El Evangelio resuelve cualquier dilema que nos podamos plantear, porque todo tiene sentido en Cristo. Él es la Verdad, el Camino y la Vida, que deberíamos hacer nuestros para ser símbolos vivos del Señor: ser santos. Esta es nuestra sólida esperanza. Una Esperanza que se sostiene en la Roca que es Cristo y se edifica mediante la Voluntad de Dios. Lo que está claro es que el Señor desea la unidad de Su Iglesia, no una aparente concordia que esconde desprecio, soberbia e indiferencia. Nadie que llame a su hermano rigorista o fanático puede ser un mensajero de paz. Nadie que quiera crear una nueva Torre de Babel puede ser mensajero de unidad.

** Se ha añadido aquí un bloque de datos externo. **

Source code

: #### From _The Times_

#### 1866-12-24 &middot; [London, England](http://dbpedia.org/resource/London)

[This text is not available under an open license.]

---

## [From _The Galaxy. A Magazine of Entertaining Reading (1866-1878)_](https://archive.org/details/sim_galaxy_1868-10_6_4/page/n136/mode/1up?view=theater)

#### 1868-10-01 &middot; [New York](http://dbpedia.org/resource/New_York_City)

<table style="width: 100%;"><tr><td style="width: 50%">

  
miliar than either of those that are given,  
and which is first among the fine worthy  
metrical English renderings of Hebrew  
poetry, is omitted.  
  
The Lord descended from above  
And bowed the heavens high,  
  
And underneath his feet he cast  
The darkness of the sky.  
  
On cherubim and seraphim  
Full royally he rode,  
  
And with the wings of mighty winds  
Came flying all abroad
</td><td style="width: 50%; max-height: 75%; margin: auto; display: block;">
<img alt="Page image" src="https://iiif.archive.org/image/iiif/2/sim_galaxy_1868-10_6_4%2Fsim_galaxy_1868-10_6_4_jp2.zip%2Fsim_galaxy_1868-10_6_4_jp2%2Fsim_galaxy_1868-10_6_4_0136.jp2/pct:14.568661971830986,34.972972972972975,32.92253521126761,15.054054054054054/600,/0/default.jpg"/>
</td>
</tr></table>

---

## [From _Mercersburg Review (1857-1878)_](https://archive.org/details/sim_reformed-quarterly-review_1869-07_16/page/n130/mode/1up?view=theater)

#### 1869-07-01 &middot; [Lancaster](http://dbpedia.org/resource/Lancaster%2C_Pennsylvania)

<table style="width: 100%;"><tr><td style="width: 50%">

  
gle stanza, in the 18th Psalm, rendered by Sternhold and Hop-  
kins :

Los conflictos no se resuelven viendo quien tiene la razón, sino dándose cuenta del engaño que el maligno ha tendido entre nosotros para que luchemos y nos hagamos sufrir unos a otros. Una vez detectado el engaño, las causas del mismo se evidencian y podemos encontrar a Cristo donde antes sólo parecía haber disputas y discordias. Evangelizar este mundo necesita de una nueva evangelización intra eclesial que nos ayude a sanar del virus de la postmodernidad que tanto nos está haciendo sufrir.